- This event has passed.
Thesis Defence: Intelligent Surveillance with Multimodal Object Detection in Complex Environments
March 22 at 12:00 pm - 4:00 pm
Yue Cao, supervised by Dr. Zheng Liu, will defend their thesis titled “Intelligent Surveillance with Multimodal Object Detection in Complex Environments” in partial fulfillment of the requirements for the degree of Master of Applied Science in Electrical Engineering.
An abstract for Yue Cao’s thesis is included below.
Defences are open to all members of the campus community as well as the general public. Please email zheng.liu@ubc.ca to receive the Zoom link for this defence.
ABSTRACT
Surveillance systems play a crucial role in ensuring public safety. With the advent of deep learning algorithms, these systems have evolved from passive monitoring tools that heavily relied on human operators, to advanced solutions capable of autonomously analyzing scenes with minimal human input. However, accurately detecting objects of interest in real-world scenarios presents a significant challenge due to the dynamic illumination and the varying sizes of objects. This research aims to enhance the accuracy and robustness of intelligent surveillance systems for object detection in complex environments by integrating two complementary sensor data: visible light (RGB) and infrared (IR) images.

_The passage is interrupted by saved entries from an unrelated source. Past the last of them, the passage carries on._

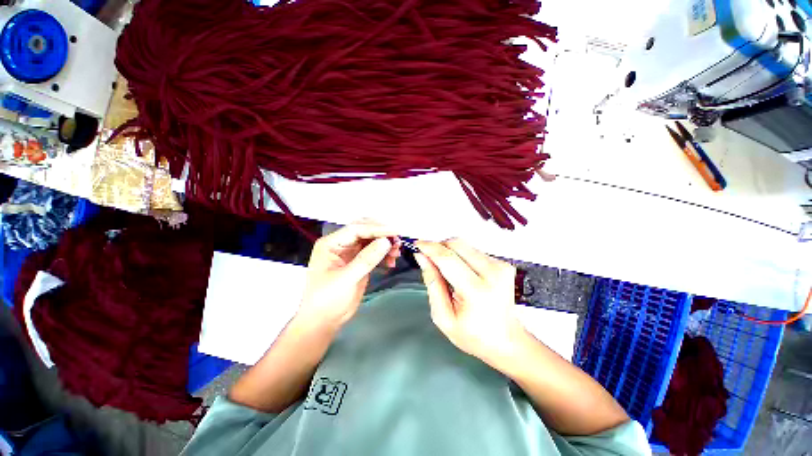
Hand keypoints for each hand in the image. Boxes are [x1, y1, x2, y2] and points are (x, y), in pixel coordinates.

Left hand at [298, 220, 400, 328]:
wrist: (323, 321)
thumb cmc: (327, 300)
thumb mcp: (346, 279)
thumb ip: (366, 259)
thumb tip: (386, 241)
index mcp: (331, 243)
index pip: (356, 229)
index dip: (377, 229)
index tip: (396, 232)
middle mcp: (341, 244)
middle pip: (365, 231)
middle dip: (382, 234)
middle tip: (398, 241)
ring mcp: (350, 253)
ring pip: (371, 240)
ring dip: (385, 244)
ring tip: (396, 253)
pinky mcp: (359, 262)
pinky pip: (374, 252)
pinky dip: (384, 254)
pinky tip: (391, 261)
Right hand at [414, 239, 524, 367]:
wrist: (505, 340)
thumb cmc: (474, 335)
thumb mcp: (443, 316)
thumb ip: (432, 283)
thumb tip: (422, 258)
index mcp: (476, 291)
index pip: (447, 258)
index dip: (429, 247)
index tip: (417, 244)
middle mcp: (492, 274)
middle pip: (457, 244)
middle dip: (439, 247)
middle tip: (429, 258)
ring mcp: (500, 267)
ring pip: (465, 245)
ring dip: (450, 252)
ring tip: (447, 271)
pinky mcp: (503, 264)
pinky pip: (474, 251)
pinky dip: (462, 257)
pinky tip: (462, 273)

First, a multimodal detection framework is proposed building upon the Faster R-CNN architecture, which is capable of integrating features from both RGB and IR images for enhanced object detection. Following this, Poolfuser, a transformer-based fusion module, is introduced and incorporated into the detection framework to fuse features from various modalities from spatial perspective. This approach emphasizes the critical features for target detection. Experimental results show that the multimodal framework equipped with Poolfuser significantly outperforms unimodal detectors and other competing multimodal approaches in terms of detection accuracy in complex environments.
Secondly, to enhance both the efficiency and accuracy of the detection model without increasing computational complexity, a CNN-based lightweight fusion module named CSSA is introduced. This module is designed to fuse the input features from both the spatial and channel perspectives. Furthermore, CNN-based architecture enhances the generalizability of CSSA across datasets of varying sizes. The experimental results demonstrate that the CSSA module can further improve the detection accuracy without affecting the real-time performance of the detection framework.
Finally, considering the impact of other components, such as the backbone network and the loss function on detection performance. This study further optimizes the CSSA-based multimodal detection model and introduces CSSA-Det. CSSA-Det shows improved object detection performance over CSSA and other state-of-the-art multimodal frameworks, particularly in the accuracy of bounding box localization.